The problem:
Once "Panel set 3: Surface" turns up in a line below, reproduce that line and those after it exactly, stopping after the line with "Figure 1: overview"; leave pictures out.

Dataset records:
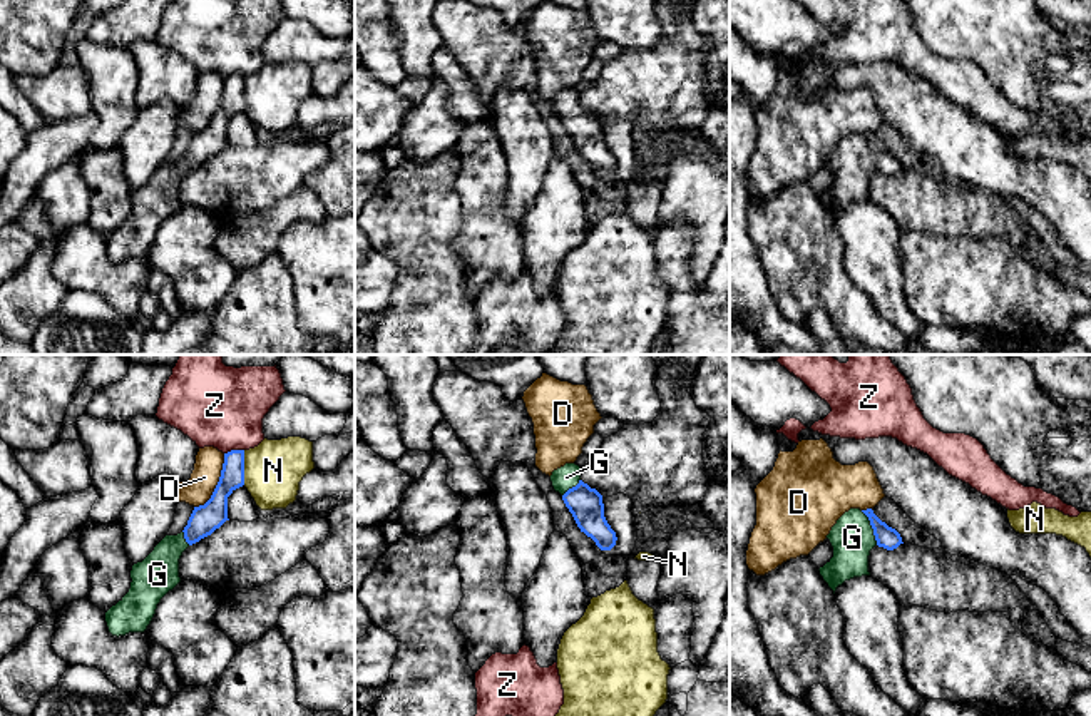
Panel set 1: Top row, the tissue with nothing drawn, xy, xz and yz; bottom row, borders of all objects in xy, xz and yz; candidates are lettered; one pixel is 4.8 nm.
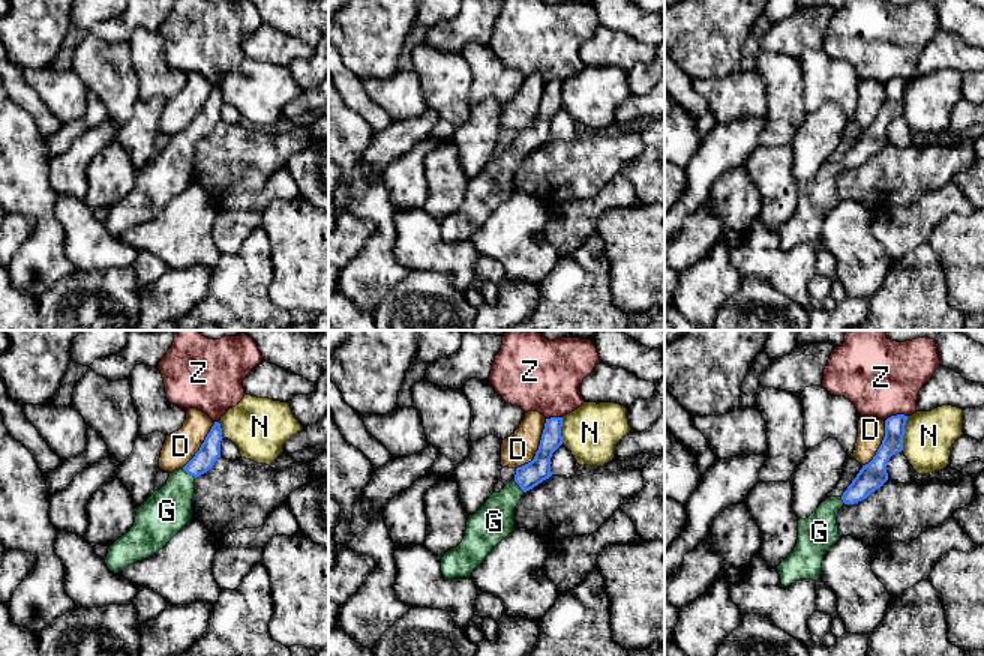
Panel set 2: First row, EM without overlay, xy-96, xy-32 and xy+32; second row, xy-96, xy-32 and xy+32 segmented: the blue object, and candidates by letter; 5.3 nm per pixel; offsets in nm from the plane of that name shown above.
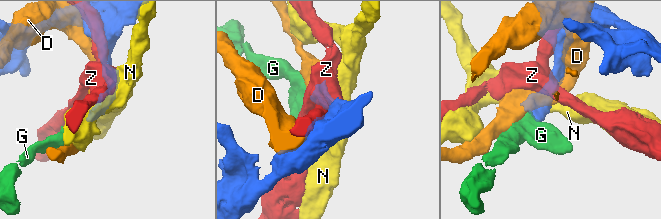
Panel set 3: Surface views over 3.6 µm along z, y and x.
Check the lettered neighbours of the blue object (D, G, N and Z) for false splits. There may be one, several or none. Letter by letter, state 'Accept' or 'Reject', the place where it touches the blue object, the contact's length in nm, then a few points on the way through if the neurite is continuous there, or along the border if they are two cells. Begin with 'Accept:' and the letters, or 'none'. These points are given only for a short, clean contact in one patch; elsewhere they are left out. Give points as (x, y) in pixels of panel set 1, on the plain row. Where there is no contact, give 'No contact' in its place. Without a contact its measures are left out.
Accept: G
D: Reject. Touches blue at xy (218, 109). Shared border 300 nm
G: Accept. Touches blue at yz (872, 153). Shared border 190 nm. Path across: yz (887, 163), (872, 153), (859, 156), (852, 163)
N: Reject. Touches blue at xy (243, 92). Shared border 170 nm. Boundary: xy (243, 76), (245, 109)
Z: Reject. Touches blue at xy (233, 76). Shared border 100 nm

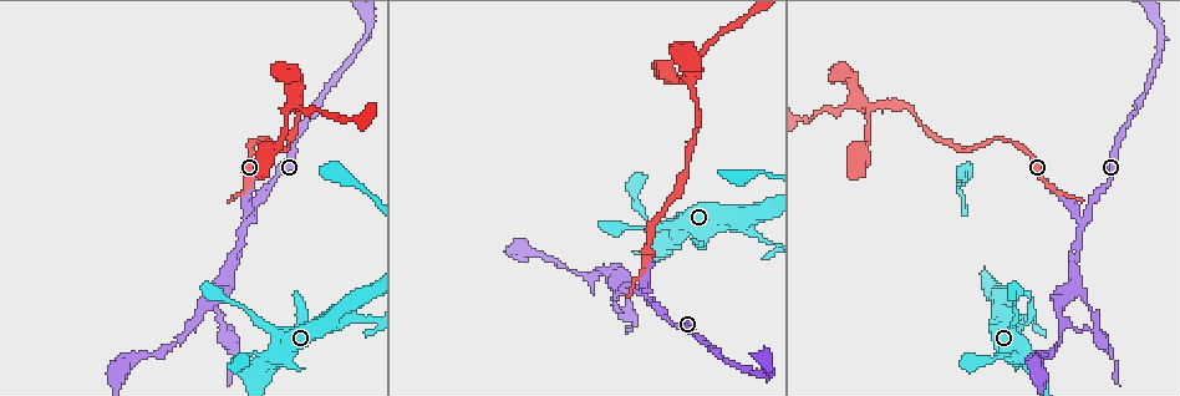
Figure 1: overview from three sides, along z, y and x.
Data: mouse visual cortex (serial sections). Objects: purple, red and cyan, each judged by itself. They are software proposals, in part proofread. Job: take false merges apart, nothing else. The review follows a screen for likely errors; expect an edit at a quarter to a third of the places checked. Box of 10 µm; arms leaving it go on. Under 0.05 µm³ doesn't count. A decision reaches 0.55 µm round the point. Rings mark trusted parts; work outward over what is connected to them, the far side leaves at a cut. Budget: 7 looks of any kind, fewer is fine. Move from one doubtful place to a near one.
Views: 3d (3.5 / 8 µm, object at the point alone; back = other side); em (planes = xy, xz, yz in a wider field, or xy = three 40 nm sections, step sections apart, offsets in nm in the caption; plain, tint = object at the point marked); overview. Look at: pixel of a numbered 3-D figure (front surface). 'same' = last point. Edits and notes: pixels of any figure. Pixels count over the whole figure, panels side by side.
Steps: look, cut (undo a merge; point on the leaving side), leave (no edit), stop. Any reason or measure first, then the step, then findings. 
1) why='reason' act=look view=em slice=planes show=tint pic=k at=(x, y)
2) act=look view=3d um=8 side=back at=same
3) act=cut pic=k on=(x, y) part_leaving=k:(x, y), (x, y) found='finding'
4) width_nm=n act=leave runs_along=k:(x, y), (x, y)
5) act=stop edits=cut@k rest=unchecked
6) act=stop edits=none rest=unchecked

why='arms part here' act=look view=3d um=3.5 pic=1 at=(1076, 287)

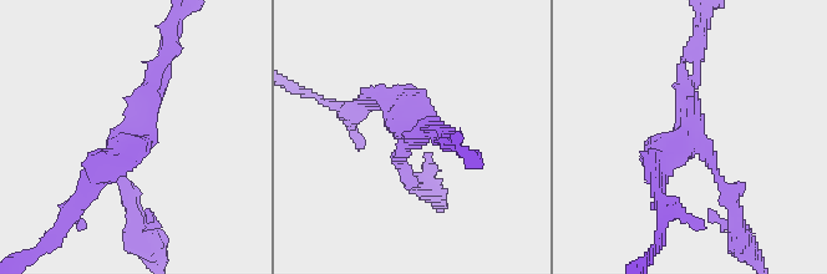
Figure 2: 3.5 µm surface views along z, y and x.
arms=3 arm_widths_nm=150,150,300 why='now the EM' act=look view=em slice=xy step=2 show=tint pic=2 at=(131, 133)

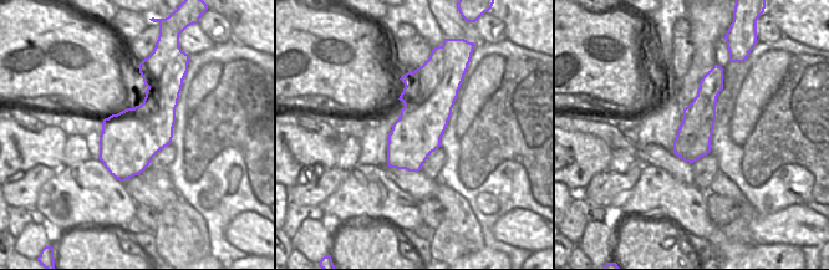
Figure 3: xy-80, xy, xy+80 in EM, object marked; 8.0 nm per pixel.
act=cut pic=2 on=(128, 188) found='a second cell is stuck on'

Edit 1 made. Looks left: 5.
act=look view=overview

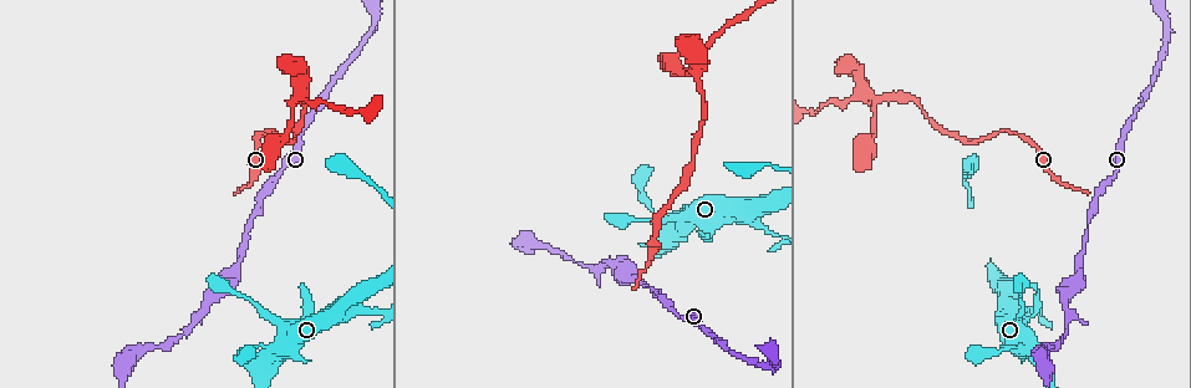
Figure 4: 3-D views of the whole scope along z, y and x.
why='sharp bend' act=look view=3d um=8 pic=4 at=(758, 228)

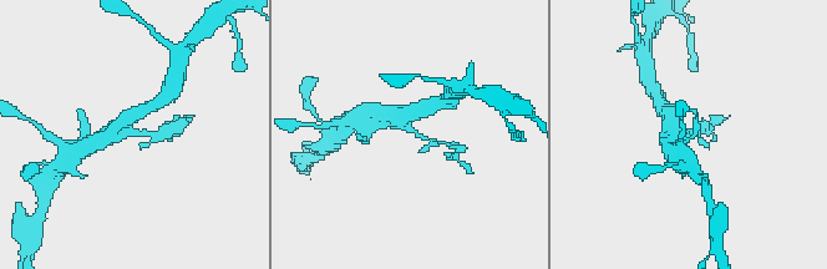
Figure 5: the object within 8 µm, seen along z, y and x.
arm_widths_nm=150,450 act=look view=em slice=xy step=1 show=tint at=same

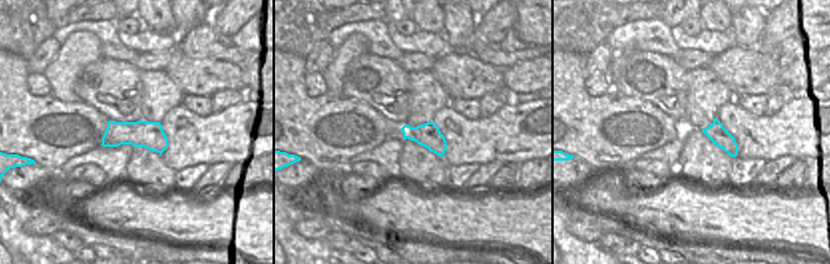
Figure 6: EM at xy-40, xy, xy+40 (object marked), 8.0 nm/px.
act=cut pic=5 on=(161, 133) found='two cells meet here'

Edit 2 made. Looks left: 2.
act=stop edits=cut@2,cut@5 rest=unchecked

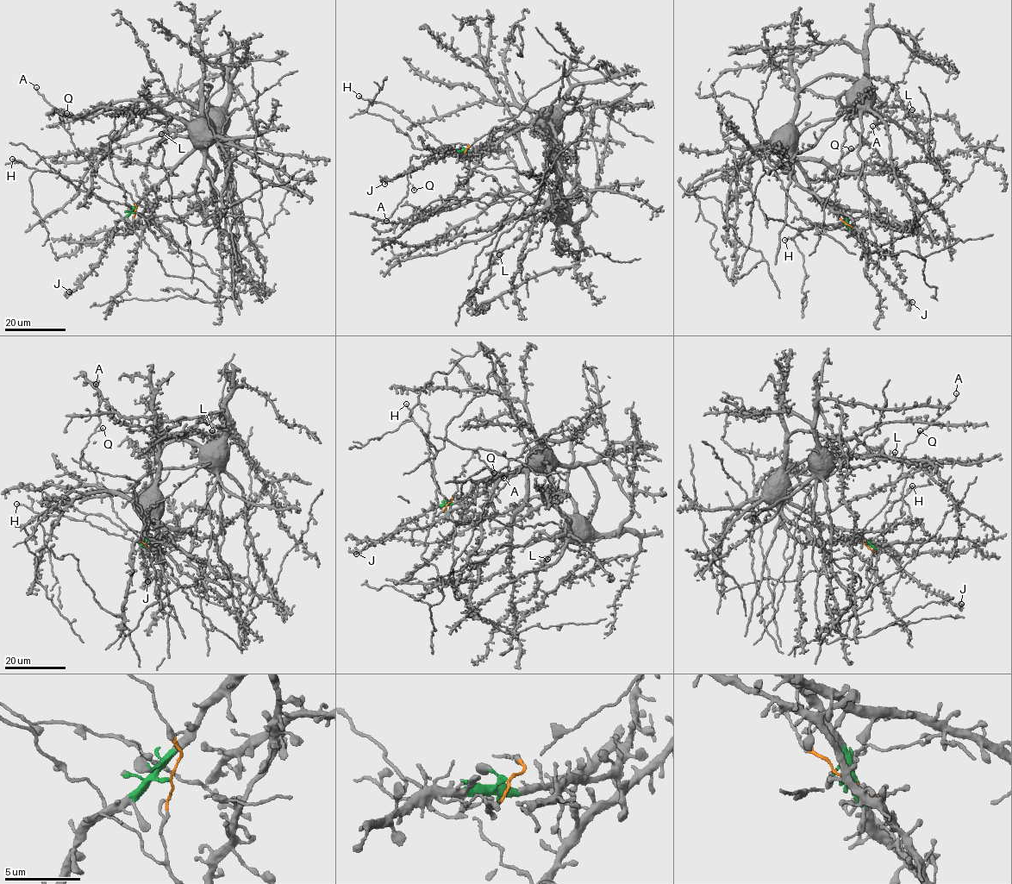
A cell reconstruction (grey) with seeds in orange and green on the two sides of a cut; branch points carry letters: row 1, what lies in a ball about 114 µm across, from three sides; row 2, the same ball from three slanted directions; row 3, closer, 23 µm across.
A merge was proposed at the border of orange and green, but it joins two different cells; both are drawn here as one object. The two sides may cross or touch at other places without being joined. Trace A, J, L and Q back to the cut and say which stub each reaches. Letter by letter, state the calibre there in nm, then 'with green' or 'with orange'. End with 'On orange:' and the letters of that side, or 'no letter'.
A: 240 nm thick; with orange
J: 240 nm thick; with green
L: 400 nm thick; with green
Q: 320 nm thick; with orange
On orange: A, Q

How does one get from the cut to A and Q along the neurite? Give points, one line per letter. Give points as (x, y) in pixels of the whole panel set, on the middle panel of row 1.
A: (465, 149), (469, 146), (445, 145), (427, 156), (412, 156), (407, 170), (408, 193), (387, 221)
Q: (465, 149), (469, 146), (454, 143), (445, 145), (427, 156), (413, 155), (407, 174), (414, 191)

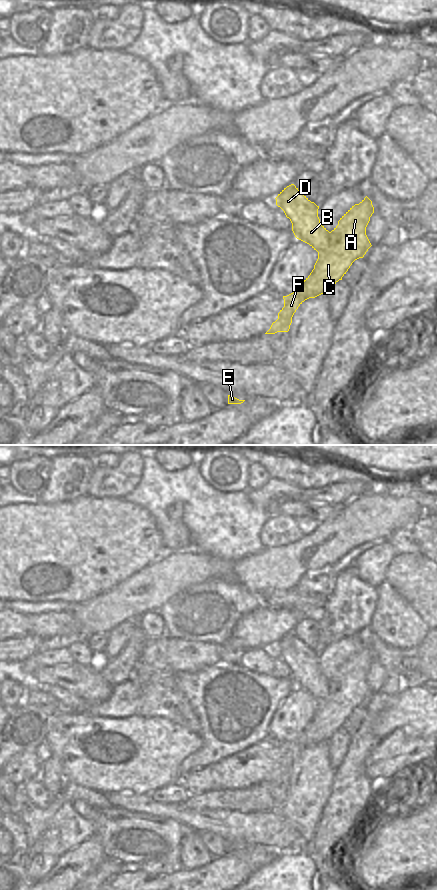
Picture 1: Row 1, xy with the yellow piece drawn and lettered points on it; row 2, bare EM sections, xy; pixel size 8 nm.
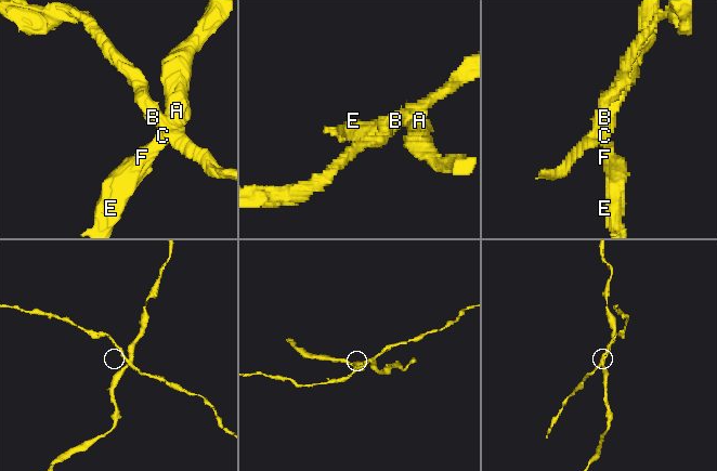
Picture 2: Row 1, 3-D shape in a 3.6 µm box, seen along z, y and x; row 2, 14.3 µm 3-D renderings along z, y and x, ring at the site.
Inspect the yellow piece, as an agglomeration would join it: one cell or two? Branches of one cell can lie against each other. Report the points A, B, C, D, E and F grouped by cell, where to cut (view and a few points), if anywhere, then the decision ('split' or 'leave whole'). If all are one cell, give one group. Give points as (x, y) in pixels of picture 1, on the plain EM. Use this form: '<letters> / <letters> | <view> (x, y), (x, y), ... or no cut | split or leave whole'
A C E F / B D | xy (330, 680), (330, 693), (324, 699), (318, 700) | split

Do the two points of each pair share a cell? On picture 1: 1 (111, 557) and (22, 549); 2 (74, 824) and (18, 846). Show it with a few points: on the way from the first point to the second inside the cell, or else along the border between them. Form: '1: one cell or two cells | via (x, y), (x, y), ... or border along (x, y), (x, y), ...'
1: one cell | via (89, 551), (44, 551)
2: two cells | border along (18, 820), (25, 829), (28, 849)

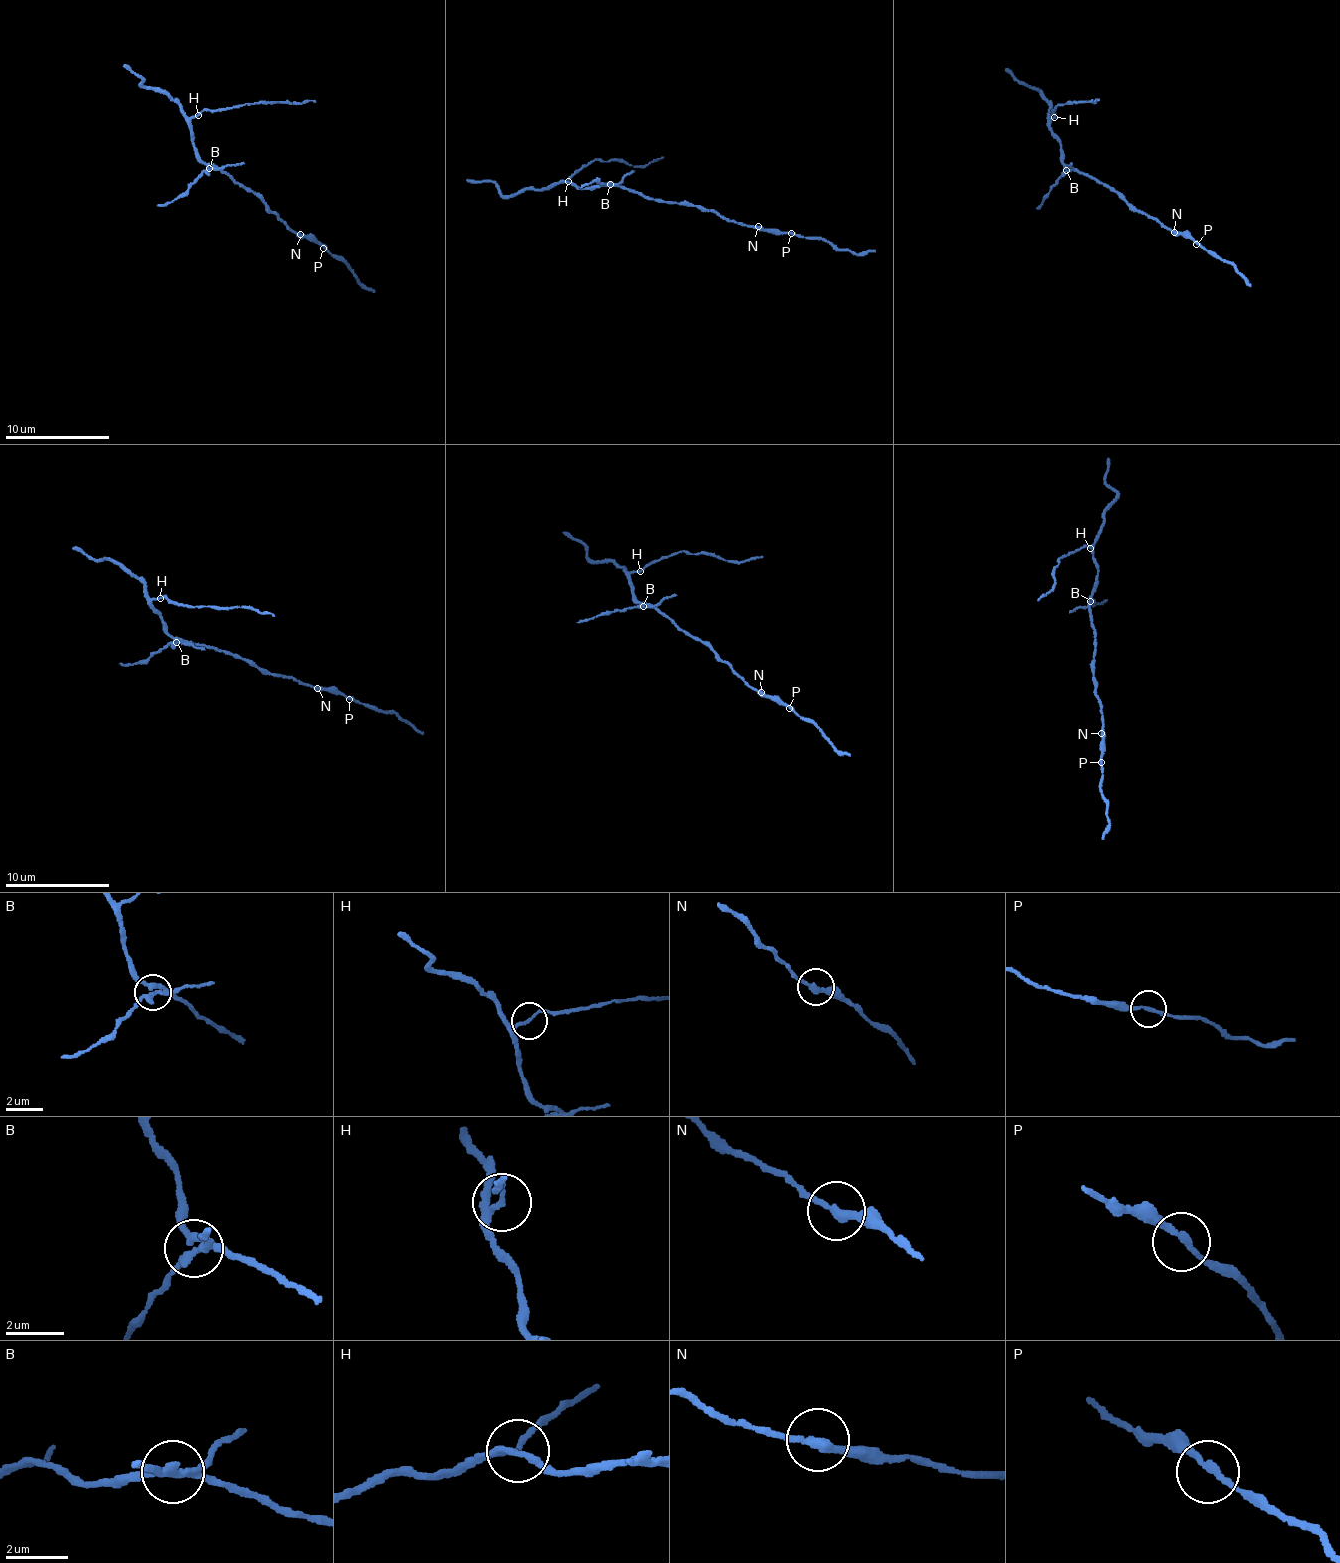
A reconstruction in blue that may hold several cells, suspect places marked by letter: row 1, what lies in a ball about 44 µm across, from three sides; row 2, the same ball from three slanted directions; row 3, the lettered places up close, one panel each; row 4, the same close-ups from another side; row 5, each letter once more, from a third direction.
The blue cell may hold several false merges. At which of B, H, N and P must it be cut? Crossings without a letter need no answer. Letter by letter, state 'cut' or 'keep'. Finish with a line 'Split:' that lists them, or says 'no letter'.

Answer space:
Panel set 3: Surface views over 3.6 µm along z, y and x.
Check the lettered neighbours of the blue object (D, G, N and Z) for false splits. There may be one, several or none. Letter by letter, state 'Accept' or 'Reject', the place where it touches the blue object, the contact's length in nm, then a few points on the way through if the neurite is continuous there, or along the border if they are two cells. Begin with 'Accept:' and the letters, or 'none'. These points are given only for a short, clean contact in one patch; elsewhere they are left out. Give points as (x, y) in pixels of panel set 1, on the plain row. Where there is no contact, give 'No contact' in its place. Without a contact its measures are left out.
Accept: G
D: Reject. Touches blue at xy (218, 109). Shared border 300 nm
G: Accept. Touches blue at yz (872, 153). Shared border 190 nm. Path across: yz (887, 163), (872, 153), (859, 156), (852, 163)
N: Reject. Touches blue at xy (243, 92). Shared border 170 nm. Boundary: xy (243, 76), (245, 109)
Z: Reject. Touches blue at xy (233, 76). Shared border 100 nm

Figure 1: overview from three sides, along z, y and x.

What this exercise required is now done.